= John D McHugh =

John D McHugh (born 1973) is an Irish photojournalist and filmmaker, and is based in London, England.

==Early life==
McHugh was born in London to Irish parents. Moving back to Ireland when he was an infant, he grew up in a rural farming community. He returned to London in 1997, and in 2002 he began working as a photojournalist. He freelanced for The Associated Press and The Guardian newspaper before becoming a staff photographer at Agence France-Presse in 2005. In 2007 he resigned his position and once again became a freelancer.

==Photography==
Self-taught, McHugh has worked extensively in Afghanistan since the start of 2006. He was one of the first journalists to cover the Canadian deployment in Kandahar, and witnessed and photographed one of their very first operations to raid a bomb-making facility. The Canadians captured 10 Taliban suspects, and McHugh's photographs caused a controversy in Canada.

He was the first journalist to spend time with British forces after they took command of the southern Afghan province of Helmand in May 2006. His photographs of foot patrols through Lashkar Gah and of British soldiers silhouetted as they stand on a fort built by Alexander the Great were some of the first photographs that the British public saw from Helmand.

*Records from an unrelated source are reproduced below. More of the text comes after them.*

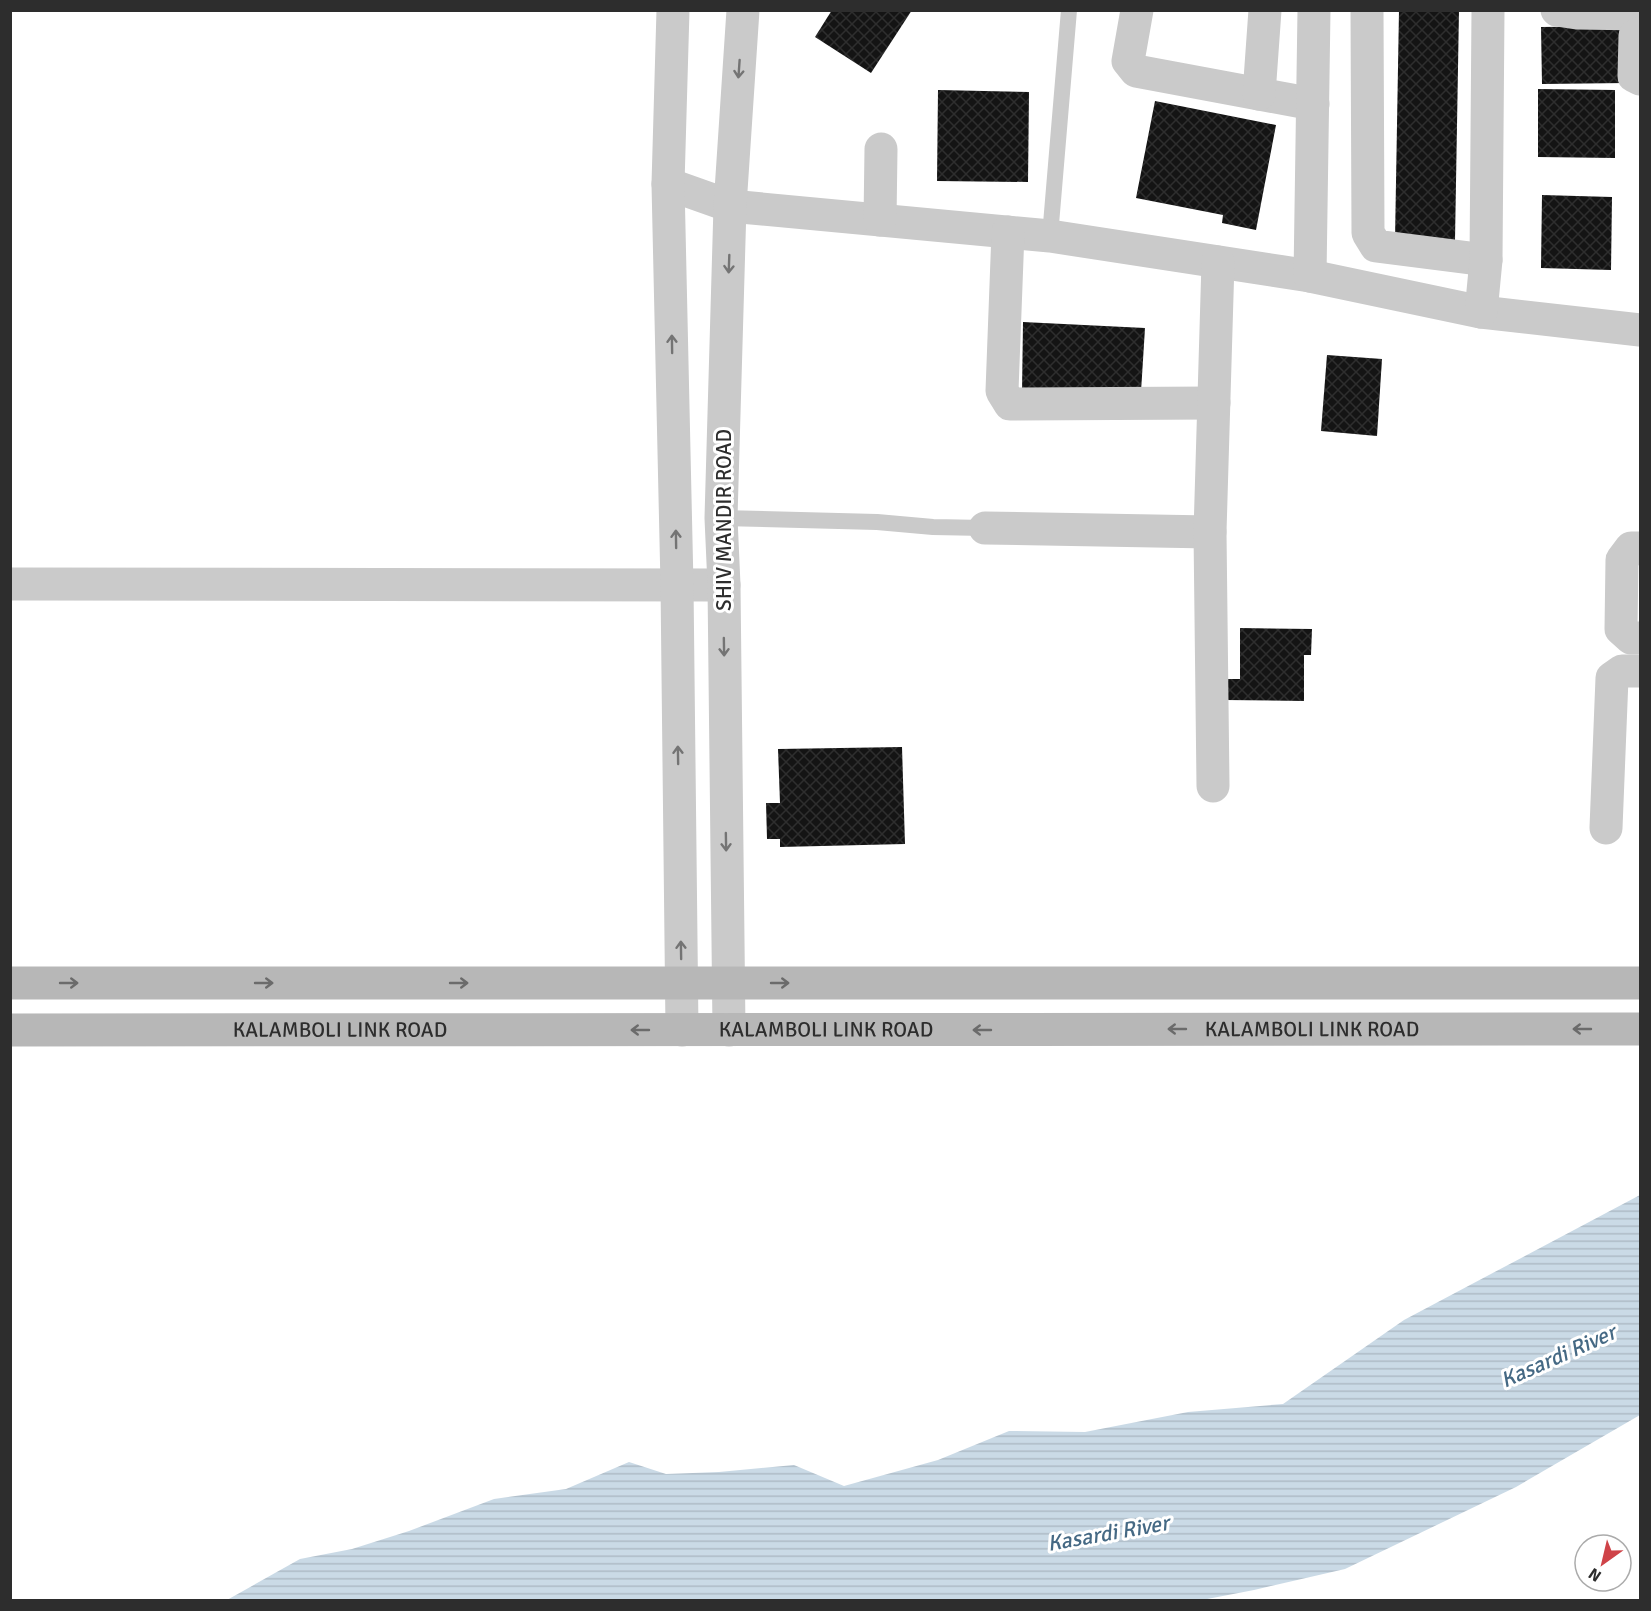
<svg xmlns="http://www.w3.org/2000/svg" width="1651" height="1611" font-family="Signika,sans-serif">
	<defs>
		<pattern id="water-rules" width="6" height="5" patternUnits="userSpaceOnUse" patternTransform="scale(1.5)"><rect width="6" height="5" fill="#cadae6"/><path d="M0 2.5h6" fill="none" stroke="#aebbc6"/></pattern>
		<pattern id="building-cross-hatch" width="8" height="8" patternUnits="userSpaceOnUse" patternTransform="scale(1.5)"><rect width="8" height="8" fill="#141414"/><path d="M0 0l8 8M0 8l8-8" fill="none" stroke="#2e2e2e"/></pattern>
	</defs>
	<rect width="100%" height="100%" fill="#fff"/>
	<path fill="url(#water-rules)" d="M1640 1195V1415L1516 1487 1345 1569 1254 1590 1202 1600H227L300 1559 352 1549 409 1531 494 1499 566 1489 629 1462 666 1474 719 1472 794 1465 844 1486 938 1460 1009 1431 1085 1432 1188 1412 1283 1404 1404 1320Z"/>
	<g fill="url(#building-cross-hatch)">
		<path d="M832 10H912L871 73 815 37Z"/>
		<path d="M1399 10H1459L1455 240 1395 239Z"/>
		<path d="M1626 26 1627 83 1542 84 1541 27Z"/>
		<path d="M1538 89 1615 90V158L1538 157Z"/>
		<path d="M938 90 1029 92 1028 182 937 181Z"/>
		<path d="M1155 101 1276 125 1256 230 1222 223 1223 215 1136 198Z"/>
		<path d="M1542 195 1612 197 1611 270 1541 268Z"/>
		<path d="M1023 322 1145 328 1141 392H1022Z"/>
		<path d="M1327 355 1382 359 1377 436 1321 431Z"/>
		<path d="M1240 628 1312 629 1311 655H1304V701L1225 700V679H1240Z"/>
		<path d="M902 747 905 844 780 847V839H767L766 803H780L778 749Z"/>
	</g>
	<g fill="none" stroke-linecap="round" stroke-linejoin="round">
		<g stroke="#cacaca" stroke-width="16">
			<path d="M1050 236 1069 10"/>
			<path d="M721 518 877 522 933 527 985 528"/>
		</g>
		<g stroke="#cacaca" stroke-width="33">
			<path d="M1137 10 1128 61 1136 71 1313 104"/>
			<path d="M1367 10 1368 233 1376 246 1486 260"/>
			<path d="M1557 10 1577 13 1640 14"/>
			<path d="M1640 33 1635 36 1634 76 1640 79"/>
			<path d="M1259 94 1265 10"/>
			<path d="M668 184 730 206 1050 236 1310 276 1481 312 1640 330"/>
			<path d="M880 220 881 149"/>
			<path d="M1008 232 1002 391 1010 404 1214 403"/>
			<path d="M1310 276 1314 10"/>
			<path d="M1481 312 1486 260 1488 10"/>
			<path d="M985 528 1210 532"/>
			<path d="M1640 548H1631L1622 560 1621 629 1631 638H1640"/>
			<path d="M10 584 724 585"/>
			<path d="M1213 786 1210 532 1218 262"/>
			<path d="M1606 828 1612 678 1622 671H1640"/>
		</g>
		<g stroke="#cacaca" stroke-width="33">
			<path d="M673 10 668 184 677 585 682 1030"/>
			<path d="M729 1030 724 585 721 518 730 206 743 10"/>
		</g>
		<g stroke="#b7b7b7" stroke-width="33">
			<path d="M10 983H1640"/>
			<path id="s1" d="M10 1030 1640 1029"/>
		</g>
	</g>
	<defs><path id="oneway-shaft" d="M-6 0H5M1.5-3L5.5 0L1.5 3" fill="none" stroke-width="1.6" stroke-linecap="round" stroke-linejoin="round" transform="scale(1.5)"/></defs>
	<g stroke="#747474">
		<use href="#oneway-shaft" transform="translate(739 69) rotate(94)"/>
		<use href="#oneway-shaft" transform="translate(729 264) rotate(92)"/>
		<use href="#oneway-shaft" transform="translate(672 344) rotate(-91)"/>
		<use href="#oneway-shaft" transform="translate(676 539) rotate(-91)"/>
		<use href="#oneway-shaft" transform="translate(724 647) rotate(89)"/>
		<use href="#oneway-shaft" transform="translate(678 755) rotate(-91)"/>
		<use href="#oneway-shaft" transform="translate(726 842) rotate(89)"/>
		<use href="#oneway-shaft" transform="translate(681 950) rotate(-91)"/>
	</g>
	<g stroke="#6b6b6b">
		<use href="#oneway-shaft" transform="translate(69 983)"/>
		<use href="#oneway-shaft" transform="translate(264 983)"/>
		<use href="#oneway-shaft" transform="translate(459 983)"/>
		<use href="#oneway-shaft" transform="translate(780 983)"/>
		<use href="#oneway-shaft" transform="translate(1177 1029) rotate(180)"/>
		<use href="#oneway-shaft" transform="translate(1582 1029) rotate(180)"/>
		<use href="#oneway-shaft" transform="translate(640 1030) rotate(180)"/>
		<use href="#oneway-shaft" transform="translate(982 1030) rotate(180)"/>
	</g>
	<g text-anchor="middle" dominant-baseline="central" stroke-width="6" stroke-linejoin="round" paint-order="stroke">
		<g font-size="21" fill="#2d2d2d" stroke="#fff">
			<text transform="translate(724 520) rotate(-90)">SHIV MANDIR ROAD</text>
			<text stroke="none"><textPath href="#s1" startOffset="1302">KALAMBOLI LINK ROAD</textPath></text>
			<text stroke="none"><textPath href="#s1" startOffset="330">KALAMBOLI LINK ROAD</textPath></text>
			<text stroke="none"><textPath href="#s1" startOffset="816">KALAMBOLI LINK ROAD</textPath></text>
		</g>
		<g font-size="22" font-style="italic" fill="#456984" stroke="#fff">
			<text transform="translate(1558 1356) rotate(-24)">Kasardi River</text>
			<text transform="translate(1108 1533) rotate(-10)">Kasardi River</text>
		</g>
	</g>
	<rect width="1651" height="1611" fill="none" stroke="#2d2d2d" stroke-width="24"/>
	<g transform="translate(1603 1563) rotate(214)"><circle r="28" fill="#ffffff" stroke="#ababab" stroke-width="1.5"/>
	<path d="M0-4.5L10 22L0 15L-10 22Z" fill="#cf4348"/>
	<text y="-9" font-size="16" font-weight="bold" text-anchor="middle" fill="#2d2d2d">N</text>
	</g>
</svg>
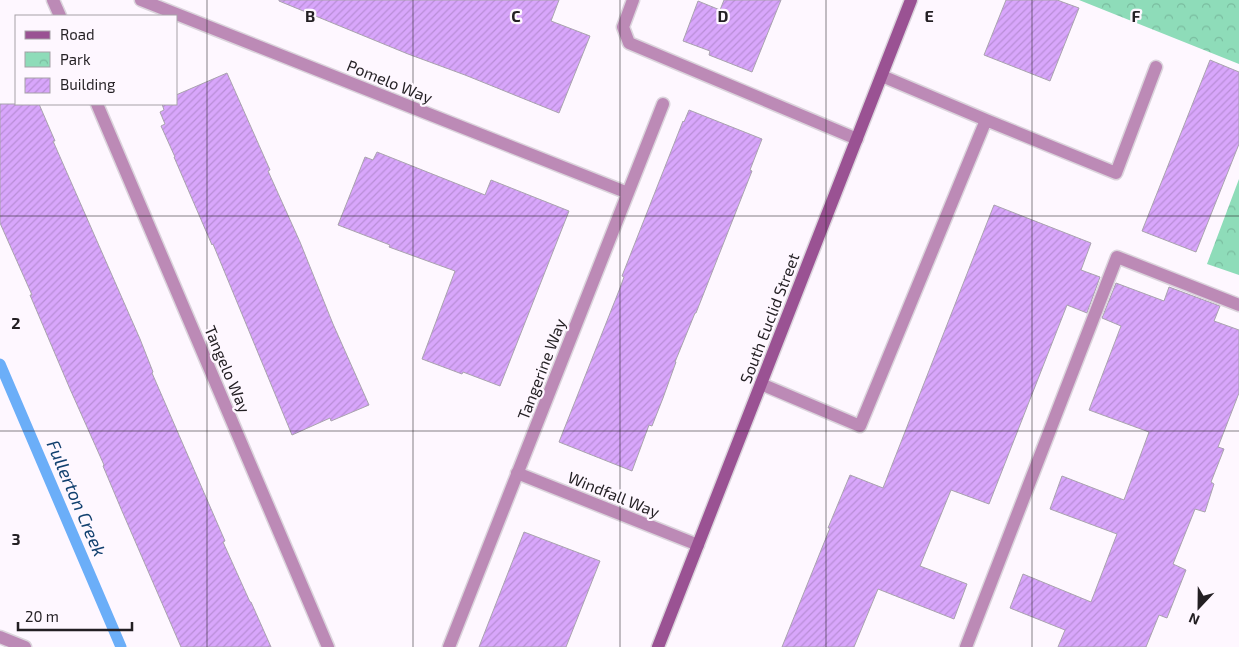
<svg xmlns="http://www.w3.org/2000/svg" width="1239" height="647" viewBox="0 0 1239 647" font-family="'Exo 2',sans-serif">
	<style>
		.park { fill: url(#park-crowns) }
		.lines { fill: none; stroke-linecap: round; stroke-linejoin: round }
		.stream { stroke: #6baef8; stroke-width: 11 }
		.building { fill: url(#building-hatch); stroke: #a9a3ae }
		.lane-casing { stroke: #dbd4dc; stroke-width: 15 }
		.street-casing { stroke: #dbd4dc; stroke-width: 15 }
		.secondary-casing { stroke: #dbd4dc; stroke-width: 15 }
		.lane { stroke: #bc8ab6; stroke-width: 12 }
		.street { stroke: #bc8ab6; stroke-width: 12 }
		.secondary { stroke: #9a5293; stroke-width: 12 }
		.grid { fill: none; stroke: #231f23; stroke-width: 1; stroke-opacity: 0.55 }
		.labels { text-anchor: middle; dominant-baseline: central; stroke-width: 4.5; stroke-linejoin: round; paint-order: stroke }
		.street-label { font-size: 16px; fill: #231f23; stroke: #fef7ff }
		.water-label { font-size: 18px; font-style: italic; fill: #11406f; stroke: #fef7ff }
		.grid-label { font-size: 16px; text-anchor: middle; font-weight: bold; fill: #231f23; stroke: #fef7ff; stroke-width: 4.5; stroke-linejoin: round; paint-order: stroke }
	</style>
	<defs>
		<pattern id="park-crowns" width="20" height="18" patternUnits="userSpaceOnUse" patternTransform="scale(1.25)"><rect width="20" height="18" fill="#8edcb9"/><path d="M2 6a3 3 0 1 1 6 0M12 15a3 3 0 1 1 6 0" fill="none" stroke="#7abc9f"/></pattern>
		<pattern id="building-hatch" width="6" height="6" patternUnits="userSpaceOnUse" patternTransform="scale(1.25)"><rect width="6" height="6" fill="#d8a6fb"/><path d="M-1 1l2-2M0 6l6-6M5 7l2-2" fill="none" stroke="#b98ed7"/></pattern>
	</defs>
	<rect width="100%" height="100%" fill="#fef7ff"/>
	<path class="park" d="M 1079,0 L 1239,0 L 1239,64 Z
		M 1239,179 L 1239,275 L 1207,264 Z"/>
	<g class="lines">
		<path class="stream" d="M 0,364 L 121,647"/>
	</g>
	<path class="building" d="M 279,0 L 559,0 L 551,21 L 590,36 L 559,113 L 465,75 L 408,54 L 279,1 Z
		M 724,0 L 781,0 L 752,72 L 709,55 L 710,51 L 683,41 L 698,1 L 720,10 Z
		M 1006,0 L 1057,0 L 1079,8 L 1050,81 L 984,55 Z
		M 1210,60 L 1239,72 L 1239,144 L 1196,252 L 1142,231 Z
		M 227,73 L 270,170 L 268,171 L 300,242 L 333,324 L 369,405 L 331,421 L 330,418 L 292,435 L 213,244 L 212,245 L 174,157 L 175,157 L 161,126 L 165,124 L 160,112 L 164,110 L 162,104 L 176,104 L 176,95 Z
		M 0,104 L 39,104 L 55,141 L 53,141 L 140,339 L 153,372 L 152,373 L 225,541 L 223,542 L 250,602 L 251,602 L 271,647 L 181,647 L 122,511 L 103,466 L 104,465 L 70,389 L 30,295 L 32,295 L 0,223 Z
		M 689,110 L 762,139 L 750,170 L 752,171 L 696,313 L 695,313 L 675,362 L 676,362 L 663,398 L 652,426 L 649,425 L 632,471 L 559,442 L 620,288 L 624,277 L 622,276 L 683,121 L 684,122 Z
		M 377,152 L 485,195 L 491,180 L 569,211 L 500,386 L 463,372 L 462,374 L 422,359 L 455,271 L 389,247 L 390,245 L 338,225 L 365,157 L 373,160 Z
		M 994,205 L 1091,243 L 1081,270 L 1100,277 L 1087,313 L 1067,305 L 989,504 L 951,490 L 920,566 L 967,584 L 954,619 L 878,589 L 854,647 L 782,647 L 830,528 L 828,528 L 850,475 L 883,488 Z
		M 1116,283 L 1164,301 L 1169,287 L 1220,306 L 1214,321 L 1239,330 L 1239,393 L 1218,447 L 1224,449 L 1211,482 L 1214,484 L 1205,512 L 1195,509 L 1173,564 L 1186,570 L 1167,618 L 1159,615 L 1146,647 L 1058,647 L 1065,630 L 1010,608 L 1023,574 L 1091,602 L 1117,534 L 1050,509 L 1062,476 L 1124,500 L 1149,432 L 1089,410 L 1121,326 L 1102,318 Z
		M 524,532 L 600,561 L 566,647 L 479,647 Z"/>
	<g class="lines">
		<g class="lane-casing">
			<path id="lane" d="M 633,0 L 623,27 L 629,43 L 857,139
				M 986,120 L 1116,173 L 1156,67
				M 761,384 L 860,426 L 986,120 L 882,76
				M 0,637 L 25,647
				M 966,647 L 1117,257 L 1239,305"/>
		</g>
		<g class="street-casing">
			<path id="street" d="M 53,0 L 60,16
				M 141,0 L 628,193
				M 97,104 L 328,647
				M 517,473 L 698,545
				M 449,647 L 663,104"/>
		</g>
		<g class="secondary-casing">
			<path id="secondary" d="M 658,647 L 911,0"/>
		</g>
		<use href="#lane" class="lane"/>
		<use href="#street" class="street"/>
		<use href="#secondary" class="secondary"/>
	</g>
	<path class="grid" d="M 207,0 L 207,647M 413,0 L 413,647M 620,0 L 620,647M 826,0 L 826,647M 1032,0 L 1032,647M 0,216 L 1239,216M 0,431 L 1239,431"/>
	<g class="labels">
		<g class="street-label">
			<text transform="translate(390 81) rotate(22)">Pomelo Way</text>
			<text transform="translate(769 318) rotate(-69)">South Euclid Street</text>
			<text transform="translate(228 369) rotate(67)">Tangelo Way</text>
			<text transform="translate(541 369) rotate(-69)">Tangerine Way</text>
			<text transform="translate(614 494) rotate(22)">Windfall Way</text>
		</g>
		<g class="water-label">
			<text transform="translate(77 498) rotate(67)">Fullerton Creek</text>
		</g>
	</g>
	<g class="grid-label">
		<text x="310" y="22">B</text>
		<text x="516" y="22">C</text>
		<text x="723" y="22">D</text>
		<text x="929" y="22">E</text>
		<text x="1136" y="22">F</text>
		<text x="16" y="329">2</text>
		<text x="16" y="545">3</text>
	</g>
	<rect x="15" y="15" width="162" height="90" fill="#fef7ff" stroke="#a6a1a7"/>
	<rect x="25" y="31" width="25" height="8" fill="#9a5293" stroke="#a6a1a7"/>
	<text x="60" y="40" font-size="15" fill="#231f23">Road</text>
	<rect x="25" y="52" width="25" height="15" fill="url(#park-crowns)" stroke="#a6a1a7"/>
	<text x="60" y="65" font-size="15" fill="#231f23">Park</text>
	<rect x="25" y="78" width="25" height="15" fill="url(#building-hatch)" stroke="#a6a1a7"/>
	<text x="60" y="90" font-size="15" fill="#231f23">Building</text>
	<g transform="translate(1199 607) rotate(202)" stroke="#fef7ff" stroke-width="4" paint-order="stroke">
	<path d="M0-4L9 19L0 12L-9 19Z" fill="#231f23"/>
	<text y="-8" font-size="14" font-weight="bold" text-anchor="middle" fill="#231f23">N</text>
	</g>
	<path d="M18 622v8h114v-8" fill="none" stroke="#231f23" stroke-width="2.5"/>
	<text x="25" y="622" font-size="15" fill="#231f23" stroke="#fef7ff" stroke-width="4" paint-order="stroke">20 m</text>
</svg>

In 2007, McHugh embarked on a nine-month embed with US troops in Afghanistan. Just five weeks into his trip, the unit he was with was caught in an ambush. 18 soldiers were killed and 11 wounded. McHugh was also wounded, shot through the chest.

Six months later, he had recovered and returned to Afghanistan. He talks about childhood lessons of getting back on horses that threw him when explaining his reason for returning to Afghanistan after his injury.

==Multimedia Photojournalism and Filmmaking==
In 2007 McHugh began working with audio and video alongside his photography. He also began writing about his experiences.

In 2008 The Guardian commissioned McHugh to produce a series initially entitled "Fighting Season" but subsequently renamed John D McHugh in Afghanistan which included photography, audio slideshows, short documentary films, and blogs. The project involved spending months living with the soldiers under fire along the border with Pakistan.

==Awards==
McHugh was awarded a Special Award for Hard News by The Picture Editors Guild in 2005.

In 2007 he won the Frontline Club Award, which focuses on "journalistic integrity, courage and the independence of spirit" for his work in Afghanistan.

2009 saw McHugh's film Combat Outpost nominated for The Rory Peck Award for News.